What Do You Think of Mitch Albom’s Book The Five People You Meet in Heaven?

Question from a reader:

Have you read Mitch Albom’s popular book The Five People You Meet in Heaven? What do you think of it? I found it very touching.

Answer from Randy Alcorn:

Yes, I’ve read it. I mention it briefly in my book Heaven.

Like you, I found some of it touching and I kept telling myself “this has some real truth in it...BUT only if you connect it with Scripture’s larger body of truth.” By isolating it from OTHER true things, including the central reality that we cannot get to Heaven in the first place without Jesus, the book ends up being very misleading. By implication more than direct teaching it leaves some seriously heretical impressions.

- _REQUIRED ACTIONS_
1: According to the reader Q&A, in which of his own books does Randy Alcorn mention The Five People You Meet in Heaven?
2: Reproduce the passage of the reader Q&A between "Like you, I" and "seriously heretical impressions.", inclusive.
The rows that follow the reader Q&A are not needed for anything here.

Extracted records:
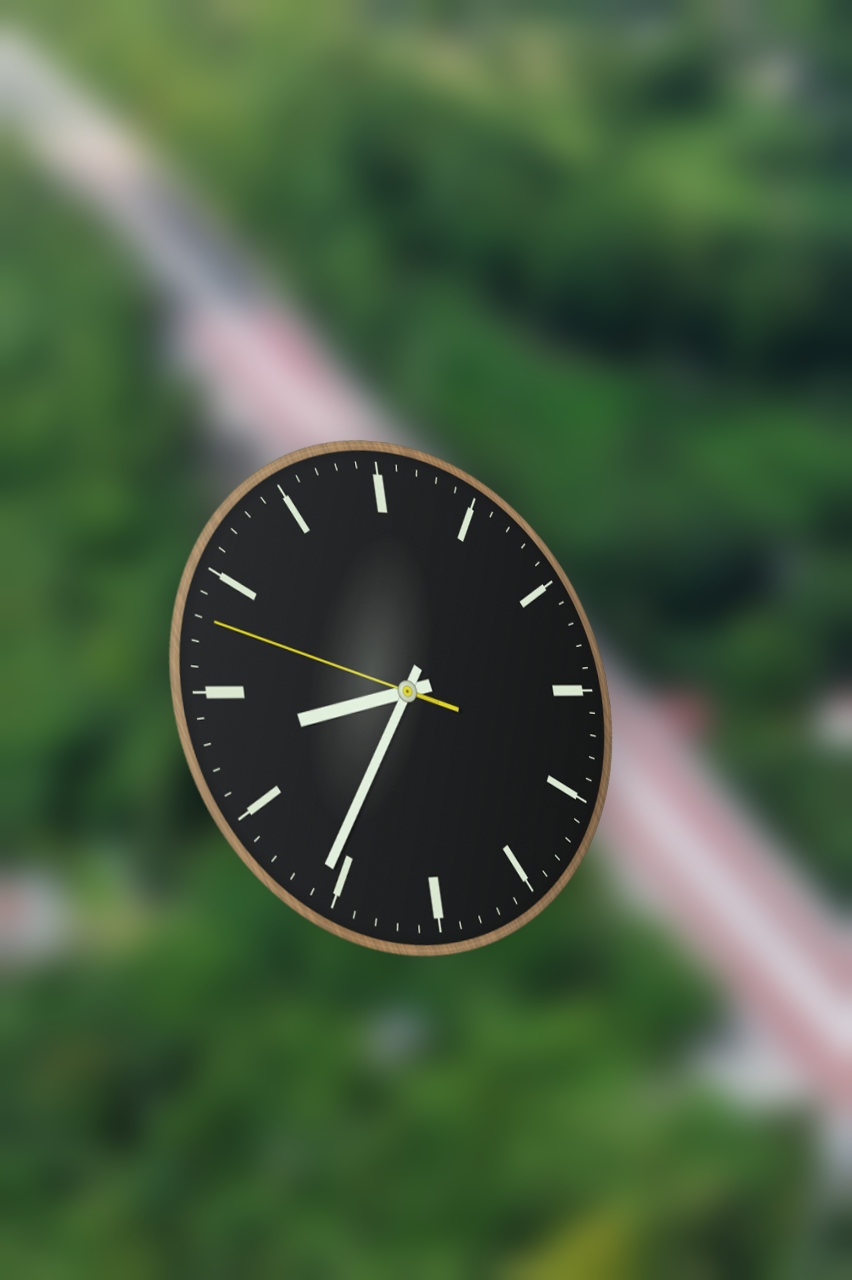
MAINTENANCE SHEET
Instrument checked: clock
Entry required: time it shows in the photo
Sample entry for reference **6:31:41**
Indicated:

- _WORKED ANSWERS_
1: He mentions it briefly in his book Heaven.

2:
Like you, I found some of it touching and I kept telling myself “this has some real truth in it...BUT only if you connect it with Scripture’s larger body of truth.” By isolating it from OTHER true things, including the central reality that we cannot get to Heaven in the first place without Jesus, the book ends up being very misleading. By implication more than direct teaching it leaves some seriously heretical impressions.